Researchers in New Zealand say they have developed a technique to 3D print “living” and “self-repairing” plastics.
The living resin is a 3D printable material which can change its properties after it has been produced, including growing in size and mass and repairing when damaged. Developed by researchers at the University of Auckland, it could be used in medical implants and the recycling of plastics.
Self-repairing plastic offers the potential to reduce plastic waste, the cost and time to recycle which often means breaking down plastic objects into raw material for reuse.

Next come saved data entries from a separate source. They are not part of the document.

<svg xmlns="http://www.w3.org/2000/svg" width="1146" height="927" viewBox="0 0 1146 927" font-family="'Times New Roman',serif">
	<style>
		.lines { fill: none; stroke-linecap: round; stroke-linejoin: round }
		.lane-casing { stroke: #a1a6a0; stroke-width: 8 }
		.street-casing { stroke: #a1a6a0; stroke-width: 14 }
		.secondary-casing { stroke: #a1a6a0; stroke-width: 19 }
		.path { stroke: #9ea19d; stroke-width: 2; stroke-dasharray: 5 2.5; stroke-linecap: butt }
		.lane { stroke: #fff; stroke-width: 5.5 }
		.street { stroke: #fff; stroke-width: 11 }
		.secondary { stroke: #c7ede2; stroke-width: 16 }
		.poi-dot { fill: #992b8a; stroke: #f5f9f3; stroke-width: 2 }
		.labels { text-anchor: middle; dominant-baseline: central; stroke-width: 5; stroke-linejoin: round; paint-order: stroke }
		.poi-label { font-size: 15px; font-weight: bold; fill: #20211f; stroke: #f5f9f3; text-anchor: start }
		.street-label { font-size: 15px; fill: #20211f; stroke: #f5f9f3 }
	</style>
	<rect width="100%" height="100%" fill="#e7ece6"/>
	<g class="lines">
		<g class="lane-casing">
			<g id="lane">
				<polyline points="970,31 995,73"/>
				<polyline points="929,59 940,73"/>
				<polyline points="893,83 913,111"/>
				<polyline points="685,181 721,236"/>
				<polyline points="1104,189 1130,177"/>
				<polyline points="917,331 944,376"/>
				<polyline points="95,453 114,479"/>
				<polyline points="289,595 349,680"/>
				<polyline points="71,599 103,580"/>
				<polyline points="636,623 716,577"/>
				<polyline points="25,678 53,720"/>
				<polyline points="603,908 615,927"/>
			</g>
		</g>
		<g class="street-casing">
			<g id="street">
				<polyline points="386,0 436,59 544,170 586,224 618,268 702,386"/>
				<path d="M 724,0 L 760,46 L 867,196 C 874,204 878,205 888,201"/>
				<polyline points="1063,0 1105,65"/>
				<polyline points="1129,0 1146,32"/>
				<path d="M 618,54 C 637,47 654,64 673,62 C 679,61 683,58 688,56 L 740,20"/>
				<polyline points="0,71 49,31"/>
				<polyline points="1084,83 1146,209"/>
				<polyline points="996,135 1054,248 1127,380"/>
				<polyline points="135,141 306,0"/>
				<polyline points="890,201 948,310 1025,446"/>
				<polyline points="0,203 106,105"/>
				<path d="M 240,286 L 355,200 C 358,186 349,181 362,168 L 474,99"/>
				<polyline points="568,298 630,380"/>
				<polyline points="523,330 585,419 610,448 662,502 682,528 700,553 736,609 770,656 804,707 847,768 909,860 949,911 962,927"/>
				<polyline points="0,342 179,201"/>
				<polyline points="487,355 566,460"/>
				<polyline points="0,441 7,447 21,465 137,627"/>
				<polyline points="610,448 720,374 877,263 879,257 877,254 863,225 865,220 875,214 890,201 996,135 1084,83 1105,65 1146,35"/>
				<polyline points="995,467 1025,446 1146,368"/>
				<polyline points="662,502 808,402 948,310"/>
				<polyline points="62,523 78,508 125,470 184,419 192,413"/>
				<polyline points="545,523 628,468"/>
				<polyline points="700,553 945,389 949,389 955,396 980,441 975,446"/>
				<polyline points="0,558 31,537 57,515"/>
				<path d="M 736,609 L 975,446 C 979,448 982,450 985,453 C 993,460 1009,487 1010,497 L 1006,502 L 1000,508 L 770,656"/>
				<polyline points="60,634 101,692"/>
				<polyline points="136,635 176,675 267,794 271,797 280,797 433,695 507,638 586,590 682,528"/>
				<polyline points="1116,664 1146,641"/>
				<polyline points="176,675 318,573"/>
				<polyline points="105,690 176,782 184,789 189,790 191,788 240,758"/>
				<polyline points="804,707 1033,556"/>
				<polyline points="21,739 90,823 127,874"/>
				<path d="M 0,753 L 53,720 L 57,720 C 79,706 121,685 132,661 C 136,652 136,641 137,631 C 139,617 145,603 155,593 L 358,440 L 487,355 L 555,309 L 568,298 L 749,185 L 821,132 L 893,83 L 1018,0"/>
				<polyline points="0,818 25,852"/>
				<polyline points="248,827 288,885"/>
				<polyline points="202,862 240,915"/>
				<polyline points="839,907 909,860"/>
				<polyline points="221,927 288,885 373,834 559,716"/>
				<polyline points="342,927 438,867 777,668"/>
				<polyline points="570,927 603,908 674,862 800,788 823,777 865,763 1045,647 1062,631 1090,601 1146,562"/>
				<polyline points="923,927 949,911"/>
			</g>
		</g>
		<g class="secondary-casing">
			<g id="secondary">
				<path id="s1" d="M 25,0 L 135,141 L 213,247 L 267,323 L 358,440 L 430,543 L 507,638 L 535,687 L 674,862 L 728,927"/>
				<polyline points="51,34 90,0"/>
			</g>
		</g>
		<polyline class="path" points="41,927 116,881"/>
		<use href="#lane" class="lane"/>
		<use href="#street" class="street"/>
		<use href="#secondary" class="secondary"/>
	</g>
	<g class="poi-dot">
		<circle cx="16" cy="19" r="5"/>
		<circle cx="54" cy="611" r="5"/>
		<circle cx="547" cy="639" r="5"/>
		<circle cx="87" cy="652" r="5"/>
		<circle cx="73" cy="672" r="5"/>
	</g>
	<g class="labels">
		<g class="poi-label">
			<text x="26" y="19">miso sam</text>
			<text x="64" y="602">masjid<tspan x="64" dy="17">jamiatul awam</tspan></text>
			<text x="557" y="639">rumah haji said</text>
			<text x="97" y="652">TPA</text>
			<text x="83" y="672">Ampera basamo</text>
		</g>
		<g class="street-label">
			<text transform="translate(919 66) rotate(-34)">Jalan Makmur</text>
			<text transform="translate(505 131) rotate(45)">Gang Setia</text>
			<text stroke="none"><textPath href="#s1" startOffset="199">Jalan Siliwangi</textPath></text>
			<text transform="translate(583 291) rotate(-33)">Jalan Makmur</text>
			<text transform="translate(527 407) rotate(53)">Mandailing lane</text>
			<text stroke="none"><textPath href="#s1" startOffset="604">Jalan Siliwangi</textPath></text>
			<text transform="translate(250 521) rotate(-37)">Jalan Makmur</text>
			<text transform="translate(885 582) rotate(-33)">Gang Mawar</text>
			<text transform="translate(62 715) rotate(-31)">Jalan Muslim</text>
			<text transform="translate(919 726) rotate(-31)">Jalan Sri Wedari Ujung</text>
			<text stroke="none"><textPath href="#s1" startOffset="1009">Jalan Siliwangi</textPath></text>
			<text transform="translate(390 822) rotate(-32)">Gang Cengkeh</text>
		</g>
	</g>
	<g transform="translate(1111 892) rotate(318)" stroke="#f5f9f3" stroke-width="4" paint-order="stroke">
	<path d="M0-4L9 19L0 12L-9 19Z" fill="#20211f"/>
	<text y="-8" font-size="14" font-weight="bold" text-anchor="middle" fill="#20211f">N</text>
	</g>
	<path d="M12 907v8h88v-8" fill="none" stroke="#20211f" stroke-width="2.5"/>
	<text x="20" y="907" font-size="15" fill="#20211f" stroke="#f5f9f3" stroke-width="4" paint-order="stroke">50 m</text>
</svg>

The team say the “world-first” 3D printing method uses a technique known as RAFT (reversible addition fragmentation chain transfer) polymerisation. The new technique advances 3D printing in two main ways with the big breakthrough being that the RAFT technique used produced objects that Dr Jin calls “dormant”.
Traditionally 3D printing produces inert objects that cannot change. RAFT objects can insert new compounds to alter their properties, enabling the printing of objects with the ability to transform after production. Additionally, traditional 3D printed objects are “cured” or set with ultraviolet light.
The team came up with the idea of applying the RAFT technique to 3D printing in 2018, dubbing the project “THING” named after the 1982 movie.
“If 3D printing, often called additive manufacturing, is the new frontier of the fourth industrial revolution, this new technique is at the forefront of that frontier.”, Dr Jin said.
Dr Ali Bagheri said this new technique pushes to use visible light, such as green and red, which requires less energy and is safer. This potentially opens new opportunities in biomedical applications where it is not safe to use harmful UV light.
Dr Jin and Dr Bagheri of the School of Chemical Sciences from the Faculty of Science supervised the research, which was conducted alongside Honours students Chris Bainbridge, Kyle Engel and third-year undergraduate Briony Daley.
Engel gives the example of 3D printing shoes with this technique, and programming them to grow with the wearer.
The University of Auckland team collaborated with researchers from the University of New South Wales and University of Melbourne, and acknowledge support from the Endeavour Fund administered by New Zealand’s Ministry of Business, Innovation and Employment.